To make use of constant-once-first-assembled sparsity pattern of the matrix, i’m trying to make each iteration simply generate a new non-zero value vector K.nzval, after which an updated sparse matrix can be more efficiently generated by reusing the original K.colptr, K.rowval, etc.

I’m making use of Zygote Buffers to make array mutation possible in the creation of the new nzval vector. However, I’m finding that initiating a new buffer has inconsistent values for Buffer.data, which affects the final outcome. Creating a buffer from a zero’d vector does not have all zeros for Buffer.data; generating a buffer from the original nzval vector also does not maintain the same values.

Am I misusing these buffers in some way? Or are there any suggestions to efficiently reassemble large sparse matrices for automatic differentiation?

Here’s a minimum working example with nonsense values, but the principle is the same:

using SparseArrays, Zygote

#initial sparse matrix
M = sprand(5000, 5000, .01)

#reuse the same sparsity pattern
m, n = size(M)
colp = M.colptr
rowv = M.rowval
nzv = M.nzval

#dummy indices that point to positions in S.nzval that need updating
n_updates = 1000
dim_update = 6
nzindices = [rand(1:length(nzv), dim_update) for _ in 1:n_updates]
updatevals = [rand(dim_update) for _ in 1:n_updates]
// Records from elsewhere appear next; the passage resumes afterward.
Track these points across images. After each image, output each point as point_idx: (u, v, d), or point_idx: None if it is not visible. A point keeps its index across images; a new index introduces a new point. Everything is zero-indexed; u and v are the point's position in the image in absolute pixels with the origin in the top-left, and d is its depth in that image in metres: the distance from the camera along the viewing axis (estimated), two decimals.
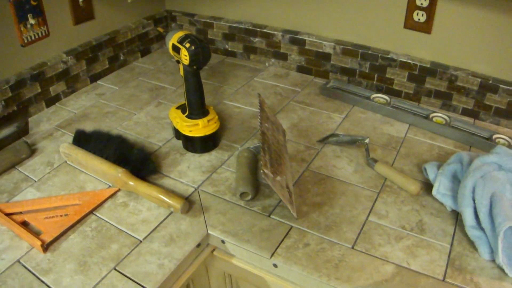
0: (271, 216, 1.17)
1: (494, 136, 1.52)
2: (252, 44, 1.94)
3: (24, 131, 1.48)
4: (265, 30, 1.88)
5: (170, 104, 1.63)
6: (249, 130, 1.51)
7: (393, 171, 1.30)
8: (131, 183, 1.21)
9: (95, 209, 1.19)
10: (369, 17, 1.69)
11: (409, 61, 1.67)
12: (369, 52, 1.72)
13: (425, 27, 1.61)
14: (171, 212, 1.18)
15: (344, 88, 1.76)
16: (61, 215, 1.16)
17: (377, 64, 1.73)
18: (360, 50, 1.73)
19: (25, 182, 1.29)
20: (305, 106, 1.66)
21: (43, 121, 1.56)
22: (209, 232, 1.13)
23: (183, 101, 1.39)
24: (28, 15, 1.49)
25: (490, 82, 1.57)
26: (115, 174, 1.23)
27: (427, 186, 1.27)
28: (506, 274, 1.04)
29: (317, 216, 1.18)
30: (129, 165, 1.25)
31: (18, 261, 1.05)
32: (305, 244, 1.09)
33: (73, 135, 1.40)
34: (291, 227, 1.14)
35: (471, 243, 1.12)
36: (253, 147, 1.35)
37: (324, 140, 1.45)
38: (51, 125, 1.54)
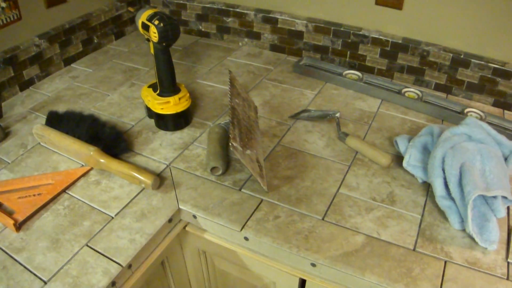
0: (242, 190, 1.18)
1: (466, 110, 1.53)
2: (225, 24, 1.94)
3: None
4: (237, 10, 1.88)
5: (143, 84, 1.63)
6: (221, 107, 1.51)
7: (364, 144, 1.31)
8: (102, 160, 1.21)
9: (68, 188, 1.19)
10: None
11: (381, 37, 1.68)
12: (341, 29, 1.72)
13: (397, 3, 1.61)
14: (143, 189, 1.18)
15: (316, 65, 1.77)
16: (34, 195, 1.16)
17: (349, 41, 1.73)
18: (332, 28, 1.74)
19: None
20: (277, 83, 1.67)
21: (17, 105, 1.55)
22: (180, 207, 1.14)
23: (155, 80, 1.39)
24: None
25: (462, 57, 1.59)
26: (87, 152, 1.23)
27: (398, 159, 1.28)
28: (476, 243, 1.06)
29: (288, 189, 1.18)
30: (101, 144, 1.25)
31: None
32: (275, 217, 1.10)
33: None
34: (262, 200, 1.15)
35: (442, 213, 1.14)
36: (224, 123, 1.35)
37: (295, 116, 1.46)
38: (25, 108, 1.53)
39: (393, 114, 1.53)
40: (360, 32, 1.70)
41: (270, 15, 1.82)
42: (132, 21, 2.06)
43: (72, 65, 1.81)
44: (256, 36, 1.91)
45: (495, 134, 1.28)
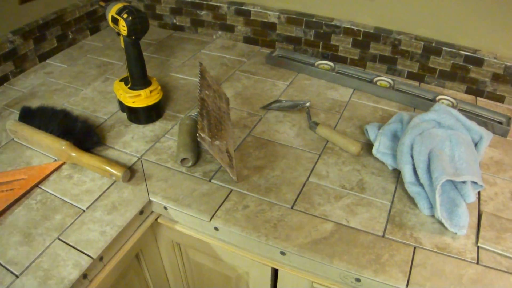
0: (212, 180, 1.19)
1: (438, 98, 1.55)
2: (199, 17, 1.94)
3: None
4: (211, 3, 1.88)
5: (116, 79, 1.62)
6: (194, 100, 1.51)
7: (334, 133, 1.32)
8: (73, 154, 1.21)
9: (40, 182, 1.19)
10: None
11: (353, 27, 1.69)
12: (313, 20, 1.73)
13: None
14: (114, 181, 1.19)
15: (289, 56, 1.78)
16: (6, 190, 1.16)
17: (322, 31, 1.74)
18: (304, 19, 1.74)
19: None
20: (250, 75, 1.67)
21: None
22: (151, 198, 1.15)
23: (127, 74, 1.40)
24: None
25: (434, 45, 1.60)
26: (59, 147, 1.23)
27: (369, 147, 1.29)
28: (446, 228, 1.07)
29: (257, 179, 1.19)
30: (73, 138, 1.25)
31: None
32: (244, 206, 1.11)
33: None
34: (231, 190, 1.16)
35: (412, 200, 1.15)
36: (195, 115, 1.35)
37: (267, 107, 1.47)
38: None
39: (365, 103, 1.54)
40: (332, 23, 1.71)
41: (243, 8, 1.83)
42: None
43: (47, 61, 1.80)
44: (230, 28, 1.92)
45: (465, 120, 1.29)
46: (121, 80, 1.41)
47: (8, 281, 0.95)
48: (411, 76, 1.71)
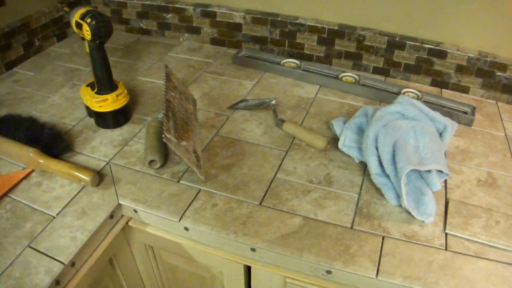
0: (180, 181, 1.19)
1: (403, 91, 1.57)
2: (166, 20, 1.94)
3: None
4: (177, 6, 1.88)
5: (84, 84, 1.62)
6: (161, 103, 1.51)
7: (300, 129, 1.34)
8: (41, 161, 1.21)
9: (9, 191, 1.19)
10: None
11: (317, 25, 1.70)
12: (278, 19, 1.75)
13: None
14: (83, 187, 1.19)
15: (255, 56, 1.79)
16: None
17: (287, 30, 1.76)
18: (269, 18, 1.76)
19: None
20: (217, 76, 1.68)
21: None
22: (120, 202, 1.15)
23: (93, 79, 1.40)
24: None
25: (397, 39, 1.63)
26: (27, 154, 1.23)
27: (335, 141, 1.31)
28: (413, 217, 1.10)
29: (225, 178, 1.20)
30: (40, 145, 1.25)
31: None
32: (213, 205, 1.12)
33: None
34: (200, 190, 1.17)
35: (379, 191, 1.17)
36: (162, 117, 1.36)
37: (234, 106, 1.48)
38: None
39: (331, 99, 1.56)
40: (297, 21, 1.72)
41: (209, 9, 1.83)
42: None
43: (14, 69, 1.79)
44: (196, 30, 1.92)
45: (428, 111, 1.32)
46: (87, 86, 1.41)
47: None
48: (376, 71, 1.73)
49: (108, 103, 1.34)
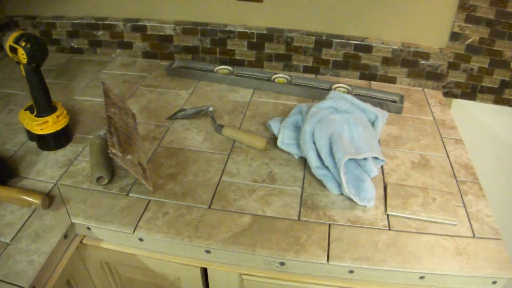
0: (130, 194, 1.21)
1: (334, 86, 1.63)
2: (97, 38, 1.94)
3: None
4: (107, 22, 1.88)
5: (21, 108, 1.61)
6: (101, 120, 1.52)
7: (240, 132, 1.38)
8: None
9: None
10: None
11: (246, 30, 1.75)
12: (208, 28, 1.78)
13: None
14: (34, 210, 1.19)
15: (188, 66, 1.82)
16: None
17: (217, 38, 1.79)
18: (199, 27, 1.79)
19: None
20: (153, 88, 1.70)
21: None
22: (73, 221, 1.15)
23: (31, 102, 1.40)
24: None
25: (324, 38, 1.69)
26: None
27: (274, 141, 1.36)
28: (355, 203, 1.17)
29: (173, 186, 1.23)
30: None
31: None
32: (164, 213, 1.15)
33: None
34: (150, 200, 1.19)
35: (320, 183, 1.23)
36: (104, 134, 1.37)
37: (172, 117, 1.50)
38: None
39: (266, 101, 1.61)
40: (226, 28, 1.76)
41: (139, 23, 1.85)
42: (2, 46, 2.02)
43: None
44: (128, 45, 1.93)
45: (359, 103, 1.38)
46: (26, 109, 1.41)
47: None
48: (307, 69, 1.79)
49: (49, 125, 1.34)
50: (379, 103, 1.56)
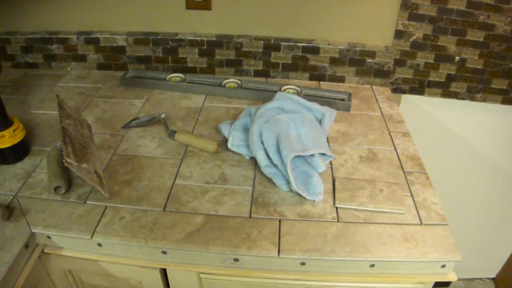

#without buffers (CANNOT BE AUTO-DIFFERENTIATED BUT CONSISTENT)
nznew = zero(nzv)
for (index, value) in zip(nzindices, updatevals)
    nznew[index] .+= value
end
newS_nobuffer = SparseMatrixCSC(m, n, colp, rowv, nznew)

#with buffers (CAN BE AD'd, BUT INCONSISTENT)
nzbuff = Zygote.Buffer(zero(nzv))
for (index, value) in zip(nzindices, updatevals)
    nzbuff[index] .+= value
end
newS_buffer = SparseMatrixCSC(m, n, colp, rowv, copy(nzbuff))

#compare the two
norm(newS_nobuffer .- newS_buffer)

# this will give a different value each time
for _ = 1:100
    nzbuff = Zygote.Buffer(zero(nzv))
    for (index, value) in zip(nzindices, updatevals)
        nzbuff[index] .+= value
    end

    newS_buffer = SparseMatrixCSC(m, n, colp, rowv, copy(nzbuff))

    norm(newS_nobuffer .- newS_buffer)
end

FYI,

I decided to approach this the “right” way and just wrote proper adjoint rules to bypass the buffers. However, I’m still curious as to its inconsistent behaviour!

Zygote.Buffer is like similar, it allocates a new uninitialized array with the same type and dimensions as the argument. Once you create the Buffer, all entries must be initialized explicitly, it does not copy data from the argument.